= SELECTED TEXT =
BEGIN
Bulk selling: recommendations and products to be excluded

How can distributors guarantee the safety of products sold to consumers in bulk? Can all products be sold this way? With bulk selling becoming increasingly popular, driven by social demand as well as by the legislator through the French AGEC Act, ANSES has been asked by the Directorate General for fair Trading, Consumer Affairs and Fraud Control (DGCCRF) to give its opinion regarding products that may not be sold in this way for public health reasons. To continue to effectively protect consumer health, it is important for distributors to apply appropriate procedures to bulk selling.

What do we mean by bulk selling?

Some products have been sold in bulk – i.e. loose – for many years, including fresh fruit and vegetables or dry products such as cereals, pulses or dried fruit.

In France, the AGEC Act of 22 August 2021 on waste control and the circular economy, now defines bulk selling under the French Consumer Code as the sale to consumers of:

  • products without packaging;
  • in quantities selected by the consumer;
  • in reusable containers.

These bulk products are sold on a self-service or assisted service basis.

Recommendations for supporting distributors

Self-service bulk products display no information relating to shelf life (UBD or DMD) or instructions for use (storage conditions after purchase, preparation, cooking, or use). Nor do they provide the batch identification data that would facilitate possible recall procedures. The absence of this information can give rise to high-risk practices.

Although not a regulatory obligation, ANSES recommends that this information be provided to consumers at the time of purchase, seeing as it is the responsibility of distributors to ensure the safety of the products they sell.
END
= RECORDED DATA =
BEGIN
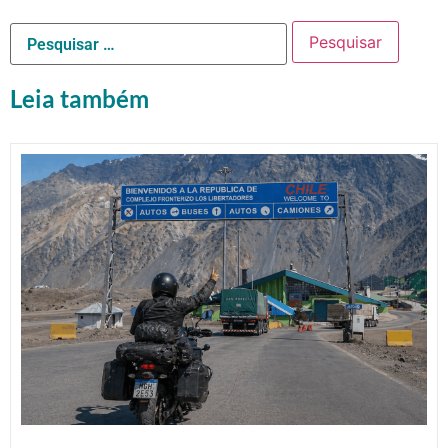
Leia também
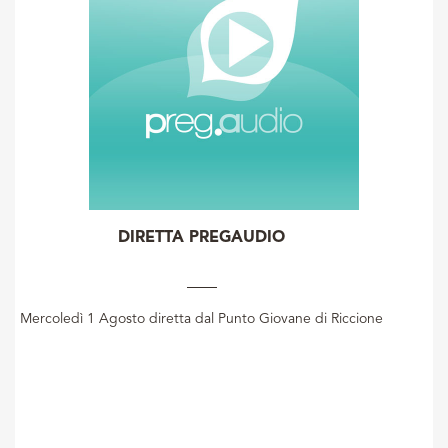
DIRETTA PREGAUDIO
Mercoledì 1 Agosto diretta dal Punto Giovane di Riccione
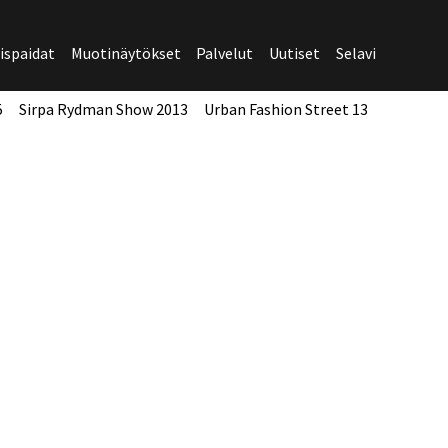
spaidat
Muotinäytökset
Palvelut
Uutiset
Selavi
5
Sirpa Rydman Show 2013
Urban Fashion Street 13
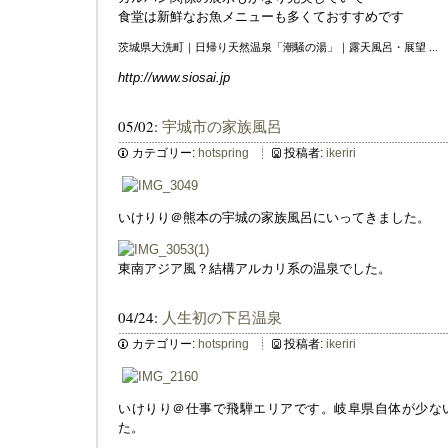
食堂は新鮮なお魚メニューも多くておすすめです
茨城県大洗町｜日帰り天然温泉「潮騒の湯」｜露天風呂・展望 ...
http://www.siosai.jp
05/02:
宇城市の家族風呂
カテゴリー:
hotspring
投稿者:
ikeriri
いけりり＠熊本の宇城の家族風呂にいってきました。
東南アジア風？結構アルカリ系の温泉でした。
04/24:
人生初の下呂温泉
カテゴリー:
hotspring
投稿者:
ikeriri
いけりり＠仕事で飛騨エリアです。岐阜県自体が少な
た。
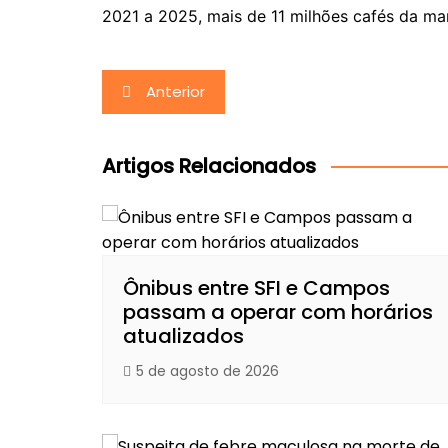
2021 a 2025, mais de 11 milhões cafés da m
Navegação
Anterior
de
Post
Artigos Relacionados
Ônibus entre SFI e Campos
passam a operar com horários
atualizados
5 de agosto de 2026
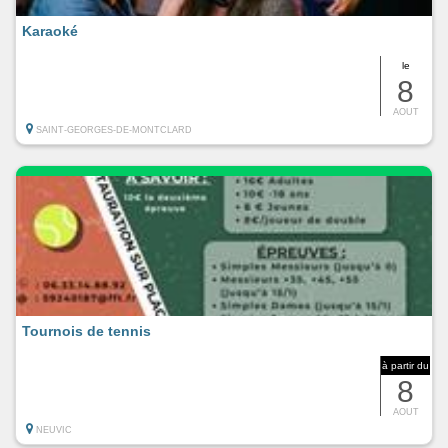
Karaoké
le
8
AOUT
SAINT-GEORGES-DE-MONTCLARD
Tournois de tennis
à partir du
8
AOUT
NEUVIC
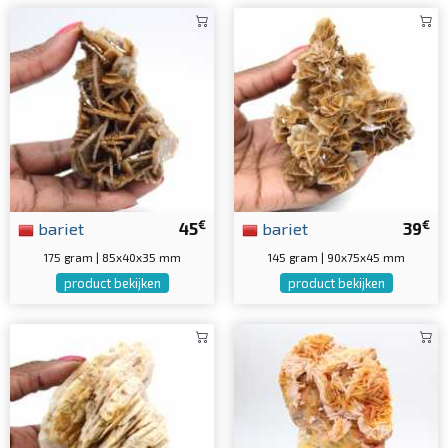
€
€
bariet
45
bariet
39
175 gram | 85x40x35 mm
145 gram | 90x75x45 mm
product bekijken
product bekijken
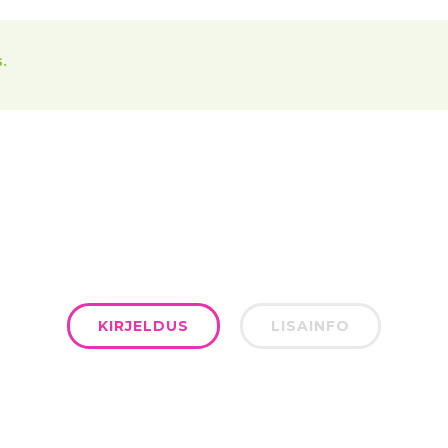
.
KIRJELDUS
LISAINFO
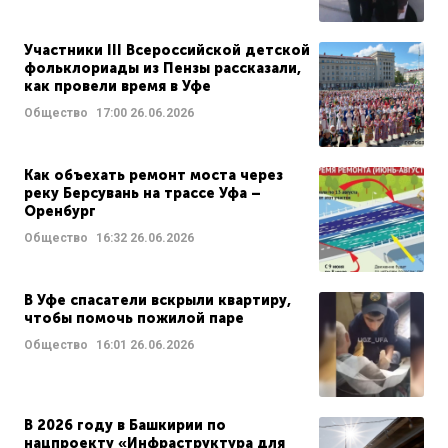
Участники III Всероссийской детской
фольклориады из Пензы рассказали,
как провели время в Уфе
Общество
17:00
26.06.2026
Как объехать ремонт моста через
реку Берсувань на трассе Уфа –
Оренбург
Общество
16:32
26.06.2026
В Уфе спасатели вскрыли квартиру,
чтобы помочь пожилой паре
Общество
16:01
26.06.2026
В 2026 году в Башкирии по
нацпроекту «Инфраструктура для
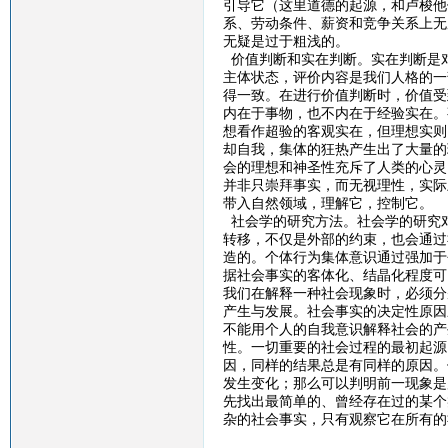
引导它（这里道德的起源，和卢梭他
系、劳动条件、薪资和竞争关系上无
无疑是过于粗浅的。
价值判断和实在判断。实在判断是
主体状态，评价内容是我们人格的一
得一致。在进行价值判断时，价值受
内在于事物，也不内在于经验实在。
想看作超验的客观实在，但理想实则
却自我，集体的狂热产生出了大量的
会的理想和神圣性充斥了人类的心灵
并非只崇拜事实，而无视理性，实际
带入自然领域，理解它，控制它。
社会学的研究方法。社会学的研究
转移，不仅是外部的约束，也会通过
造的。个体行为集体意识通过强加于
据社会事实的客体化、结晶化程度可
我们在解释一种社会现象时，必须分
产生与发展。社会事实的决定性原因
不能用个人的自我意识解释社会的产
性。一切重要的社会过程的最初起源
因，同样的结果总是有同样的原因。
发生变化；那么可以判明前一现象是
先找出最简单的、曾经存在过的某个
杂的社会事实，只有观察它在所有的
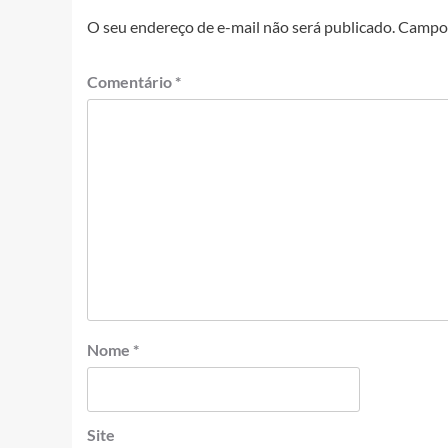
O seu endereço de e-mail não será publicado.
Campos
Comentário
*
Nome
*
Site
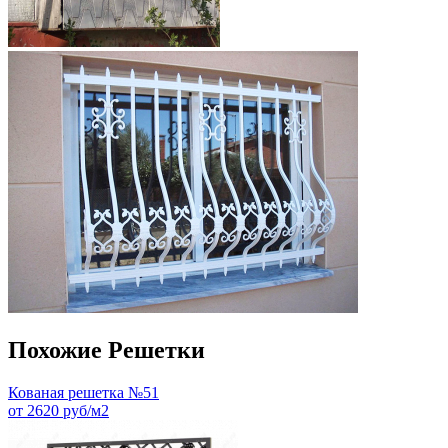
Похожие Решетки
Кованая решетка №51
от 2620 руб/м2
END
= WORK INSTRUCTIONS =
1: Say whether each statement agrees with the text on bulk selling, answering yes or no and quoting the words that decide it: (a) the AGEC Act's definition of bulk selling includes the use of reusable containers; (b) giving consumers shelf-life information on self-service bulk products is a regulatory obligation; (c) the DGCCRF asked ANSES for its opinion on products that may not be sold in bulk.
2: Please carry the text on bulk selling forward from its last sentence.

= WRITTEN ANSWERS =
1:
(a) Yes: "in reusable containers."
(b) No: "Although not a regulatory obligation, ANSES recommends that this information be provided to consumers at the time of purchase"
(c) Yes: "ANSES has been asked by the Directorate General for fair Trading, Consumer Affairs and Fraud Control (DGCCRF) to give its opinion regarding products that may not be sold in this way for public health reasons."

2:
More generally, ANSES recommends that distributors implement hygiene practices tailored to bulk sales. This includes cleaning any equipment, including objects handled by customers, managing product storage conditions and using furnishings appropriate for bulk sales. For example, consumers with food allergies may be exposed to allergens through self-service bulk sales if the serving utensil has been used for another type of food, i.e. if the scoop provided for cashew nuts has been used for peanuts by another customer. These situations can be avoided through the use of appropriate distribution systems.

ANSES strongly encourages food distributors to draft a specific Guide to Good Hygiene Practices for this activity.

The key role of consumers in food safety

When purchasing pre-packaged or loose products, consumers must follow a number of rules to avoid poisoning during the preparation, cooking or storage of food. With bulk sales, consumers need to play a bigger role in food safety. For maximum safety, this type of consumption requires a period of acculturation.

More specifically, consumers must make sure that they provide a clean container in order to avoid the development of microorganisms. At the same time, the material of the container must be suitable for the product purchased (e.g. suitable for food contact). For some products, however, the hygiene and suitability of the container will not guarantee consumer safety at the time of purchase, even if a visual check is made. ANSES stresses the need to communicate more extensively – through distributors, consumer associations, schools, public authorities, media, etc. – in order to inform consumers and help them to adopt the right practices when buying in bulk.

A list of products to be excluded from bulk sales, changing over time 

The French Consumer Code states that: "any everyday consumer product can be sold in bulk, with specific exceptions that are duly justified for public health reasons". ANSES has analysed a draft list prepared by the DGCCRF for article L. 120-1 specifying the products to be excluded from bulk selling. It suggests adding other particularly sensitive products to the list, including a number of products containing dangerous chemical substances (detergents, laundry products) or hygiene products that cannot be washed before use (nappies, feminine hygiene products).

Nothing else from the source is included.